Critical: verify that user A's memories don't leak to user B:

def test_memory_is_isolated_per_user():
    """Critical: memories must not leak between users"""
    user_a = "test-user-alice-isolation"
    user_b = "test-user-bob-isolation"
    
    try:
        # Alice stores a sensitive preference
        memory_client.add(
            "Alice's secret project name is Project Phoenix",
            user_id=user_a
        )
        
        # Bob should not see Alice's memories
        bob_results = memory_client.search(
            "What project is the user working on?",
            user_id=user_b
        )
        
        bob_memories_text = " ".join(
            r["memory"] for r in bob_results
        ).lower()
        
        assert "phoenix" not in bob_memories_text, (
            f"SECURITY FAILURE: Bob can see Alice's memory!
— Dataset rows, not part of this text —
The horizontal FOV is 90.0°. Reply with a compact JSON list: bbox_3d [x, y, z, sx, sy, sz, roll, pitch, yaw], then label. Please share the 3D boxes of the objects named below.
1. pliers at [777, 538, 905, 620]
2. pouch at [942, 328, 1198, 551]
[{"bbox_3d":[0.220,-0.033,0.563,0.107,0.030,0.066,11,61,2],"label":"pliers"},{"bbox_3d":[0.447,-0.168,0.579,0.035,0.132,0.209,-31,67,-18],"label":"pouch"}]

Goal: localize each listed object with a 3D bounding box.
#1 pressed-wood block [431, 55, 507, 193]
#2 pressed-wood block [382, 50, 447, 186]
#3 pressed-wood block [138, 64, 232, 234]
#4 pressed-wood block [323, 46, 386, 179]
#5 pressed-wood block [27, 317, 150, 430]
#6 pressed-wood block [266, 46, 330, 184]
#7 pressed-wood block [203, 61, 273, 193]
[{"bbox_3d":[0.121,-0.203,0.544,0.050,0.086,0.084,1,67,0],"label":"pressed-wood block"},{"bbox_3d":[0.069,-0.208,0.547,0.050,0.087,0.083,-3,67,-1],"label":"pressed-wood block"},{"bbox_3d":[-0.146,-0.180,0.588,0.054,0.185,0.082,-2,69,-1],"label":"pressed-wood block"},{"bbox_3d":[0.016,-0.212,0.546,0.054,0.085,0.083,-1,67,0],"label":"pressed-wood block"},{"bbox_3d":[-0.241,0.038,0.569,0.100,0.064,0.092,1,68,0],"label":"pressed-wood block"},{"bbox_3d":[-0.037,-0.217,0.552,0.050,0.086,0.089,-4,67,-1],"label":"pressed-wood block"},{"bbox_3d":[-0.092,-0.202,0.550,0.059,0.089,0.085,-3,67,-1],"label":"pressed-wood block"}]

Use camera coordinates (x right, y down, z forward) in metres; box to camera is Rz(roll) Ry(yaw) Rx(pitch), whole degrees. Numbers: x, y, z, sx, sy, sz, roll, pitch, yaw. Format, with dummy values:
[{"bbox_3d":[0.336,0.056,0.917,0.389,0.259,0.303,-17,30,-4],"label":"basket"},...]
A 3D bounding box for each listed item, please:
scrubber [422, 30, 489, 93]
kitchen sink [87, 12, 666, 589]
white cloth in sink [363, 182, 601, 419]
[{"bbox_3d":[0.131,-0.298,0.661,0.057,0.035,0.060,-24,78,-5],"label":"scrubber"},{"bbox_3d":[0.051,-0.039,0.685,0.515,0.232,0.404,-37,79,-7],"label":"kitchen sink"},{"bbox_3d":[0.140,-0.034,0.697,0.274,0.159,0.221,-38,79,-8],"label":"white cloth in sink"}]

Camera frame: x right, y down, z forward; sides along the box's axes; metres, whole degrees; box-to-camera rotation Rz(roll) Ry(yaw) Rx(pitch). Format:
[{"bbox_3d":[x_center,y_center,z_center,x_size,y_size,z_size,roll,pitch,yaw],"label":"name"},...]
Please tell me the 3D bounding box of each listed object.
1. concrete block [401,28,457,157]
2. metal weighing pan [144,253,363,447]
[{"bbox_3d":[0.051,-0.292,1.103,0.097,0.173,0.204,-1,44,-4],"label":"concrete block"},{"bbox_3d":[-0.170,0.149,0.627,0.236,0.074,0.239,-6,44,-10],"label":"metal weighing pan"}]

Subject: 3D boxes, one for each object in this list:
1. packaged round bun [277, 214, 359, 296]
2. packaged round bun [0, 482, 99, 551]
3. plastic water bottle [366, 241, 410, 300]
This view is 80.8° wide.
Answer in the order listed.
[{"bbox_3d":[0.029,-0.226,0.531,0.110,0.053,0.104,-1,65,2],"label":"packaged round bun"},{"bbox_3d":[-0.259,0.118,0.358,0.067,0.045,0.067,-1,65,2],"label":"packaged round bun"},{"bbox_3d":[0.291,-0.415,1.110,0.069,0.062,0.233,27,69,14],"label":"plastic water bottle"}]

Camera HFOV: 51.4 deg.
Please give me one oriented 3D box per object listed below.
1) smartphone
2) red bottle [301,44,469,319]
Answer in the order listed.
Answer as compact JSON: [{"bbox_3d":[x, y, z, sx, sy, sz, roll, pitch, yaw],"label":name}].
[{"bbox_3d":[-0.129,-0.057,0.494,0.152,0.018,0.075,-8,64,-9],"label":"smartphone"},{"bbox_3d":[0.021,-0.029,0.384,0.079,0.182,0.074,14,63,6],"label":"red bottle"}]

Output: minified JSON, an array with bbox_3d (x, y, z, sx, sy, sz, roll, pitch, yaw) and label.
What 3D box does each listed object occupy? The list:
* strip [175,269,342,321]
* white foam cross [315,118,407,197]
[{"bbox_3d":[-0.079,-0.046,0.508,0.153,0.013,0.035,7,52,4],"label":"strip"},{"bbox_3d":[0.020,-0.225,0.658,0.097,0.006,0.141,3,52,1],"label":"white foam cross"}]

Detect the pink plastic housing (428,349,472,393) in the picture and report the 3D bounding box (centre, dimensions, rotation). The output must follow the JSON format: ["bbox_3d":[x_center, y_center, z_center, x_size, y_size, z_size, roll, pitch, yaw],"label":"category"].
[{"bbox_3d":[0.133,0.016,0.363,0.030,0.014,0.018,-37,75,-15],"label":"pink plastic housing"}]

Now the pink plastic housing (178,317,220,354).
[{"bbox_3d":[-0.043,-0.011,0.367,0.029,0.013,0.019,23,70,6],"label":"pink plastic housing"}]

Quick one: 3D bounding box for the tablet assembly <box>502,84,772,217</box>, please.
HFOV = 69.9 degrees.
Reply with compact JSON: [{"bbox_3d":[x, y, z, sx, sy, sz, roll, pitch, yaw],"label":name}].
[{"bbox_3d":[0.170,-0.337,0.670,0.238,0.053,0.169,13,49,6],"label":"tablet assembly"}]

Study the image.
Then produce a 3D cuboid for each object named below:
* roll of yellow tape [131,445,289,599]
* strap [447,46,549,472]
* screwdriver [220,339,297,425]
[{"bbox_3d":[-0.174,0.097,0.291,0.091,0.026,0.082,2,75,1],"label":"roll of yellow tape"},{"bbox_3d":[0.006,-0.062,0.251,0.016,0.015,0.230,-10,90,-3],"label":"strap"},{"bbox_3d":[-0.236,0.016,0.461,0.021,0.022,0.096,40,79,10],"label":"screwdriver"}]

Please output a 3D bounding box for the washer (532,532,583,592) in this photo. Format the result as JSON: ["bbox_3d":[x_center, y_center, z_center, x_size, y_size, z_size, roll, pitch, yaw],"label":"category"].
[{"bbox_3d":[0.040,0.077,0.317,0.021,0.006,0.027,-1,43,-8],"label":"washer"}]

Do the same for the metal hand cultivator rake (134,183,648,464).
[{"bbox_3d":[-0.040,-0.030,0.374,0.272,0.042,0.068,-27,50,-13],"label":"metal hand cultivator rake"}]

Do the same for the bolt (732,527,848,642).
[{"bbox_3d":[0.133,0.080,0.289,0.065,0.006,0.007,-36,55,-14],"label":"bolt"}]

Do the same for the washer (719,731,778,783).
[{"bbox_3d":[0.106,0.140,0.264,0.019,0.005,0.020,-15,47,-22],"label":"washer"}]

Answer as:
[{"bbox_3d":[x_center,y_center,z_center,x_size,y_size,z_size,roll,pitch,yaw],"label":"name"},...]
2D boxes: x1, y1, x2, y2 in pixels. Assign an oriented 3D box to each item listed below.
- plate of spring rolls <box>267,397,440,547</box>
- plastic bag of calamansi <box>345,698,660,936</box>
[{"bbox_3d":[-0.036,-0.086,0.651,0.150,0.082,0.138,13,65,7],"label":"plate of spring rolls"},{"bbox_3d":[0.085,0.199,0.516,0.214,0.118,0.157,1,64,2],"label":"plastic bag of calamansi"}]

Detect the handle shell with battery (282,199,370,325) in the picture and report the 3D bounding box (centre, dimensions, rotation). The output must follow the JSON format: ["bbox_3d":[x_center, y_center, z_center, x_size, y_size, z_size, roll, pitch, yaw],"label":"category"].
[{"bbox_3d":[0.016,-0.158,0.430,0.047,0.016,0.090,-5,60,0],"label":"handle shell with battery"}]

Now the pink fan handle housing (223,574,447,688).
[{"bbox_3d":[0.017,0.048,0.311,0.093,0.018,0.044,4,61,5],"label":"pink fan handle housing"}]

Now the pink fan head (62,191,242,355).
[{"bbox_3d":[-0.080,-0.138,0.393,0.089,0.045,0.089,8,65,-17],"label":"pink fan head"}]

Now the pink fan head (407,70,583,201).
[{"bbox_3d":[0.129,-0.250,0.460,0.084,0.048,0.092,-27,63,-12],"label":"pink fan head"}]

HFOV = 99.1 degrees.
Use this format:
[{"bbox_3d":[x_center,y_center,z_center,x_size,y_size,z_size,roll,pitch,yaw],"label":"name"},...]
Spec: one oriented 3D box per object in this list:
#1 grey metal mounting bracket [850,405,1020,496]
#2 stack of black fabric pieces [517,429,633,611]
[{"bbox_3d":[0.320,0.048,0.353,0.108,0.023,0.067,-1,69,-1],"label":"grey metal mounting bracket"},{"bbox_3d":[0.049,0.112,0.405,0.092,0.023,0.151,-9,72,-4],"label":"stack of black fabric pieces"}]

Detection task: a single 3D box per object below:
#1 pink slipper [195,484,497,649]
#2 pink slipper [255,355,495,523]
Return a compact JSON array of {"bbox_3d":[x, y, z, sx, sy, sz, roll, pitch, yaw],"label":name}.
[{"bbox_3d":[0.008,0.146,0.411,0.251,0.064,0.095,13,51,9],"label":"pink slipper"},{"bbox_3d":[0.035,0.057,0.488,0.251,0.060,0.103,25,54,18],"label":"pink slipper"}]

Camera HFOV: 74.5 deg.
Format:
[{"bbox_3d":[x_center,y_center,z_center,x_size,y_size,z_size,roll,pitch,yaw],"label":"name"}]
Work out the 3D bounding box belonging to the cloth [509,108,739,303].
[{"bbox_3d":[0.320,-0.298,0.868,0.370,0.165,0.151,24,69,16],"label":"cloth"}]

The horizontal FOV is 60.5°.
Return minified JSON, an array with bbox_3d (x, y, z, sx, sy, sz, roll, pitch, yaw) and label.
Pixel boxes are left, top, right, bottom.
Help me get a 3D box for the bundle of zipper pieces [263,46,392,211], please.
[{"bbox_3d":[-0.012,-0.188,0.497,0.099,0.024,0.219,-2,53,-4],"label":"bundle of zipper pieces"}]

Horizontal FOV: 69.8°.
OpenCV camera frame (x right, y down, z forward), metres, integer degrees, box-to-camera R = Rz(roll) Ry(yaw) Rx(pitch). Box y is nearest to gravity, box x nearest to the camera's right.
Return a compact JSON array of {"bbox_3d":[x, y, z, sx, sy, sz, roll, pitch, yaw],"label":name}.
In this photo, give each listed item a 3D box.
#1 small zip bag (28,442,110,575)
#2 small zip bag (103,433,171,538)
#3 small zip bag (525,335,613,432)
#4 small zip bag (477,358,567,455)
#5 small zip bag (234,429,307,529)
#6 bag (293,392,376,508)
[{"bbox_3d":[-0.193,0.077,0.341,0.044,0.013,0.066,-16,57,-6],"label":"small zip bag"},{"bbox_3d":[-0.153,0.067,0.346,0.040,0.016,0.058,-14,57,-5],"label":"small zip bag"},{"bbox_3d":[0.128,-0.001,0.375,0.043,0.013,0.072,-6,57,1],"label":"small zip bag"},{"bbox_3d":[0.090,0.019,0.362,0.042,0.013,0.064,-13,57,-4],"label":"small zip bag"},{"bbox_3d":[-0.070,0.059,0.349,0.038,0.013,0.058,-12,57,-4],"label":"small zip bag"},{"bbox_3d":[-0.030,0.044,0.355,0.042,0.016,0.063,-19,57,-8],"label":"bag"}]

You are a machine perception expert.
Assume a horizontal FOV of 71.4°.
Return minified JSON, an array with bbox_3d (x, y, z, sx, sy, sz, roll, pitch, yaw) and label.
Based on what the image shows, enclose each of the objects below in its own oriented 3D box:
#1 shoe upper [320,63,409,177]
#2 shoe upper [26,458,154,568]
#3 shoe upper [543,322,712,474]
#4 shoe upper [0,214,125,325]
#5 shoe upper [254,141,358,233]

Results: {bob_results}"
        )
    
    finally:
        # Cleanup both users
        for uid in [user_a, user_b]:
            try:
                memories = memory_client.search("", user_id=uid, limit=100)
                for m in memories:
                    memory_client.delete(m["id"])
            except Exception:
                pass

End-to-End Memory Agent Testing

Test the full flow: conversation → memory extraction → retrieval → response:

@pytest.mark.llm
def test_agent_remembers_across_turns():
    """Full end-to-end: agent should remember info from turn 1 in turn 3"""
    session_user = "e2e-memory-test-user"
    
    try:
        # Turn 1: introduce a fact
        response_1 = answer_with_memory(
            "My name is Jordan and I'm learning Rust",
            session_user
        )
        # Store what was said in this turn
        memory_client.add(
            f"User said: My name is Jordan and I'm learning Rust",
            user_id=session_user
        )
        
        # Turn 2: different topic
        answer_with_memory("What's the best way to handle errors?", session_user)
        
        # Turn 3: reference to earlier fact
        response_3 = answer_with_memory(
            "What language did I say I was learning?",
            session_user
        )
        
        assert "rust" in response_3.lower(), (
            f"Agent should remember Rust from turn 1. Response: {response_3[:300]}"
        )
    finally:
        memories = memory_client.search("", user_id=session_user, limit=100)
        for m in memories:
            memory_client.delete(m["id"])

Key Takeaways

AI memory systems require testing beyond CRUD — verify semantic retrieval relevance, conflict resolution (newer preferences should win), correct context injection into prompts, and strict user isolation. Use realistic test fixtures that mirror production memory patterns. Test memory latency under load — retrieval adds meaningful overhead to every turn. Always run isolation tests to guarantee memories don't leak between users, which is a security issue, not just a quality issue.